-- Hardware design source data --
========================

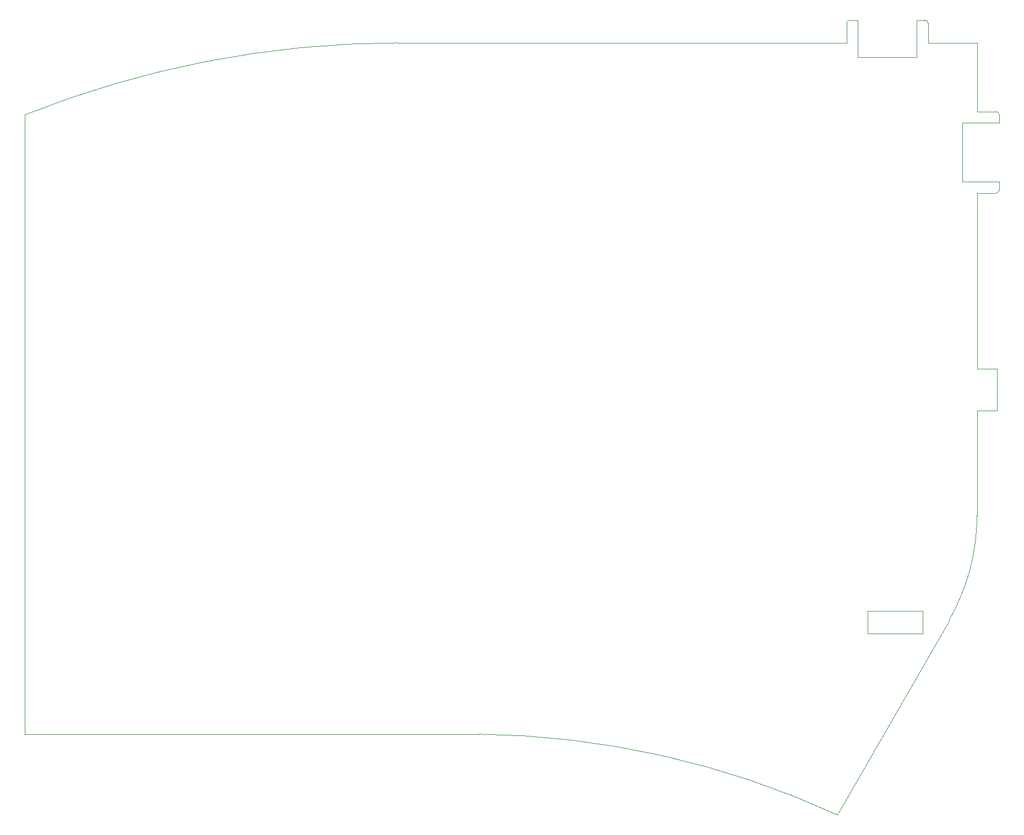
<source format=gbr>
G04 #@! TF.GenerationSoftware,KiCad,Pcbnew,(6.0.2)*
G04 #@! TF.CreationDate,2022-05-21T05:00:10+01:00*
G04 #@! TF.ProjectId,Cantaloupe,43616e74-616c-46f7-9570-652e6b696361,rev?*
G04 #@! TF.SameCoordinates,Original*
G04 #@! TF.FileFunction,Profile,NP*
%FSLAX46Y46*%
G04 Gerber Fmt 4.6, Leading zero omitted, Abs format (unit mm)*
G04 Created by KiCad (PCBNEW (6.0.2)) date 2022-05-21 05:00:10*
%MOMM*%
%LPD*%
G01*
G04 APERTURE LIST*
G04 #@! TA.AperFunction,Profile*
%ADD10C,0.100000*%
G04 #@! TD*
G04 APERTURE END LIST*
D10*
X151693078Y-14283418D02*
X151693077Y-19983417D01*
X141396626Y-14283417D02*
G75*
G03*
X140896631Y-14783418I10J-500005D01*
G01*
X142593078Y-14283418D02*
X141396625Y-14283411D01*
X71663851Y-17783411D02*
G75*
G03*
X14513857Y-28864557I457541J-155273225D01*
G01*
X164035523Y-74392009D02*
X164035521Y-67892009D01*
X160964788Y-90496057D02*
X160964522Y-74392010D01*
X160964522Y-67892010D02*
X160964503Y-40883410D01*
X164398504Y-40383414D02*
X164398503Y-39133417D01*
X156647718Y-106650869D02*
G75*
G03*
X160964788Y-90496057I-28065740J16154276D01*
G01*
X140896631Y-17783418D02*
X71663851Y-17783411D01*
X164398503Y-39133417D02*
X158698504Y-39133417D01*
X14513516Y-124115050D02*
X84389250Y-124114260D01*
X152943078Y-14283418D02*
X151693078Y-14283418D01*
X14513857Y-28864557D02*
X14513516Y-124115050D01*
X160964522Y-17783417D02*
X153443079Y-17783417D01*
X160960949Y-28336970D02*
X160964522Y-17783417D01*
X153443069Y-14783411D02*
G75*
G03*
X152943078Y-14283418I-500003J-10D01*
G01*
X158698504Y-39133417D02*
X158698504Y-30033417D01*
X163898515Y-40883403D02*
G75*
G03*
X164398504Y-40383414I1J499988D01*
G01*
X164398501Y-28836960D02*
G75*
G03*
X163898510Y-28336971I-499991J-2D01*
G01*
X144154078Y-105139811D02*
X152654078Y-105139811D01*
X152654078Y-105139811D02*
X152654078Y-108639811D01*
X152654078Y-108639811D02*
X144154078Y-108639811D01*
X144154078Y-108639811D02*
X144154078Y-105139811D01*
X164398504Y-30033417D02*
X164398501Y-28836960D01*
X164035521Y-67892009D02*
X160964522Y-67892010D01*
X163898510Y-28336971D02*
X160960949Y-28336970D01*
X158698504Y-30033417D02*
X164398504Y-30033417D01*
X160964503Y-40883410D02*
X163898515Y-40883403D01*
X142593078Y-19983417D02*
X142593078Y-14283418D01*
X139455860Y-136519265D02*
G75*
G03*
X84389250Y-124114260I-56699107J-123266358D01*
G01*
X151693077Y-19983417D02*
X142593078Y-19983417D01*
X153443079Y-17783417D02*
X153443076Y-14783410D01*
X139455860Y-136519265D02*
X156647718Y-106650872D01*
X160964522Y-74392010D02*
X164035523Y-74392009D01*
X140896631Y-14783418D02*
X140896631Y-17783418D01*
M02*

</source>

========================

Match on "LIST" and copy out every line of the entries that contains it.

-- PROBLEM SOLUTION --
G04 APERTURE LIST*
G04 APERTURE END LIST*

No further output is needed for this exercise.